L'UNEDIC, délégation AGS CGEA de Lille, selon ses conclusions reçues le 07/02/2020 demande à la cour d'infirmer le jugement déféré en ce qu'il a annulé la transaction régularisée entre les parties le 18/05/2017,
En conséquence,
-dire et juger que la transaction régularisée le 18/05/2018 a autorité de la chose jugée,
-débouter M. [Y] de l'ensemble de ses demandes, fins et conclusions,
Subsidiairement,
-confirmer le jugement déféré,
-dire le licenciement pour faute grave justifié,
-débouter M. [Y] de l'ensemble de ses demandes, fins et conclusions,
-le condamner au paiement de la somme de 800 € au titre de l'article 700 du code de procédure civile, outre les dépens,
-dire et juger que s'il y a lieu à fixation, celle-ci ne pourra intervenir que dans les limites de la garantie légale,
-dire et juger que la garantie prévue aux dispositions de l'article L3253-6 du code du travail ne peut concerner que les seules sommes dues en exécution du contrat de travail au sens de l'article L3253-8 du code du travail, les astreintes, dommages-intérêts mettant en 'uvre la responsabilité de droit commun de l'employeur ou article 700 du code de procédure civile étant exclus de la garantie,
-dire et juger que la garantie ne pourra excéder toutes créances avancées pour le compte du salarié confondues, l'un des trois plafonds des cotisations maximum du régime d'assurance mentionné à ce titre,
-statuer ce que de droit quant aux frais d'instance sans qu'ils puissent être mis à la charge de l'AGS.
La clôture de la procédure résulte d'une ordonnance du 26/10/2022.
Pour un exposé complet des faits, de la procédure, des moyens et des prétentions des parties, la cour se réfère en vertu de l'article 455 du code de procédure civile aux conclusions écrites transmises par RPVA et dont un exemplaire a été déposé à l'audience de plaidoirie.
MOTIFS DE L'ARRET
Sur l'intervention volontaire
En application de l'article 329 du code de procédure civile, il convient d'accueillir l'intervention volontaire de Me [E] [W] en qualité de liquidateur de la SARL SERVICE ASSISTANCE SECURITE.
Il convient de mettre hors de cause Me [S] [K], commissaire à l'exécution du plan, ainsi que Me [N] pour le compte de la SELARL MJ VALEM, leurs missions ayant pris fin.
Sur la nullité de la transaction
L'appelant rappelle que le mandataire liquidateur et l'UNEDIC n'étant pas parties à la transaction, n'ont pas qualité pour se prévaloir du protocole, que la transaction a été signée avant la notification du licenciement, et qu'à défaut de concessions réciproques la transaction est nulle.

> Consignes de travail
A – Restituez le passage de l'extrait de l'arrêt qui va de « MOTIFS DE L'ARRET » jusqu'à « ayant pris fin. » inclus.
B – Prolongez l'extrait de l'arrêt au-delà de sa dernière phrase.

[Éléments d'un jeu de données]
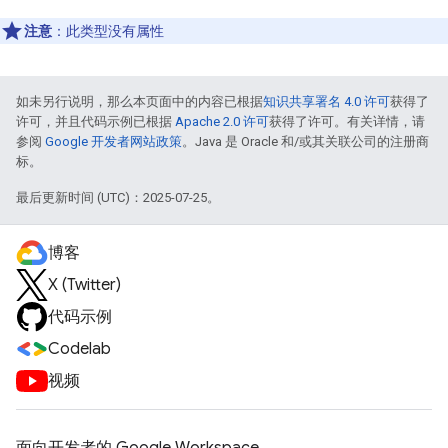
注意
：此类型没有属性
如未另行说明，那么本页面中的内容已根据
知识共享署名 4.0 许可
获得了
许可，并且代码示例已根据
Apache 2.0 许可
获得了许可。有关详情，请
参阅
Google 开发者网站政策
。Java 是 Oracle 和/或其关联公司的注册商
标。
最后更新时间 (UTC)：2025-07-25。
博客
X (Twitter)
代码示例
Codelab
视频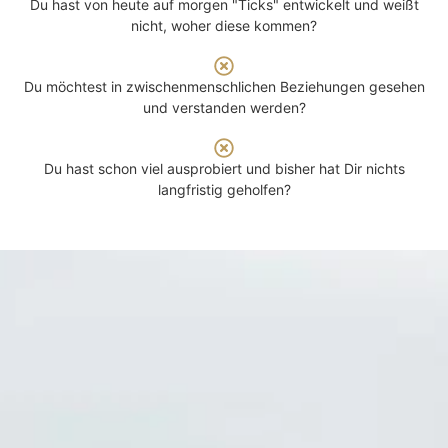
Du hast von heute auf morgen "Ticks" entwickelt und weißt
nicht, woher diese kommen?
Du möchtest in zwischenmenschlichen Beziehungen gesehen
und verstanden werden?
Du hast schon viel ausprobiert und bisher hat Dir nichts
langfristig geholfen?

> Réponses par consigne
A –
MOTIFS DE L'ARRET
Sur l'intervention volontaire
En application de l'article 329 du code de procédure civile, il convient d'accueillir l'intervention volontaire de Me [E] [W] en qualité de liquidateur de la SARL SERVICE ASSISTANCE SECURITE.
Il convient de mettre hors de cause Me [S] [K], commissaire à l'exécution du plan, ainsi que Me [N] pour le compte de la SELARL MJ VALEM, leurs missions ayant pris fin.

B –
Le liquidateur et l'UNEDIC font valoir l'autorité de chose jugée attachée à la transaction en vertu de l'article 2052 du code civil.
Sur ce, en application de l'article 2044 du code civil modifié, la transaction est un contrat par lequel les parties, par des concessions réciproques, terminent une contestation née, ou préviennent une contestation à naître.
Le protocole d'accord du 18/05/2017 a été signé par M. [Y] avec la mention « sous réserve de mes droits présents, passés et futurs ». Elle prévoit en son article 1, et d'une part, que M. [Y] reconnaît que la société SERVICE ASSISTANCE SECURITE lui doit les sommes de 1.989,42 € d'indemnité compensatrice de congés payés et 235,21 € d'indemnité de repos compensateur de nuit.
D'autre part, elle indique : « M. [Y] [H] renonce à contester les motifs de son licenciement et s'engage également au terme du présent protocole, à n'engager aucune action judiciaire à l'encontre de la société SERVICE ASSISTANCE SECURITE tant au titre de l'exécution que de la rupture du contrat de travail »
En dépit de son intitulé, l'article 2 du protocole ne permet pas de caractériser une concession de l'employeur en contrepartie de la renonciation du salarié à toute action. Il s'ensuit que la transaction est nulle faute de concessions réciproques.
Le jugement est confirmé.
Sur les sommes versées au titre du reçu pour solde de tout compte
L'appelant demande que la somme globale versée au titre du reçu pour solde de tout compte soit 2.416,40 €, au titre d'une indemnité de congés payés et d'une indemnité de repos compensateur, lui demeure acquise.
Il n'est pas discuté que cette somme a été effectivement réglée à M. [Y], de telle sorte qu'il convient de confirmer le jugement sur ce point.
Sur la contestation du licenciement
L'appelant invoque l'absence de notification du licenciement, la prescription des faits du 02/12/2016 ; il indique qu'aucune faute grave n'est établie, qu'il a fait application du règlement intérieur en assurant la sécurité incendie, ce qui a déplu à certains étudiants, qui se trouvaient dans l'établissement sans autorisation, ce qui pouvait poser difficultés en cas de nécessité d'une évacuation, que les étudiants étaient irrespectueux, que le licenciement procède de l'action de parents d'élèves.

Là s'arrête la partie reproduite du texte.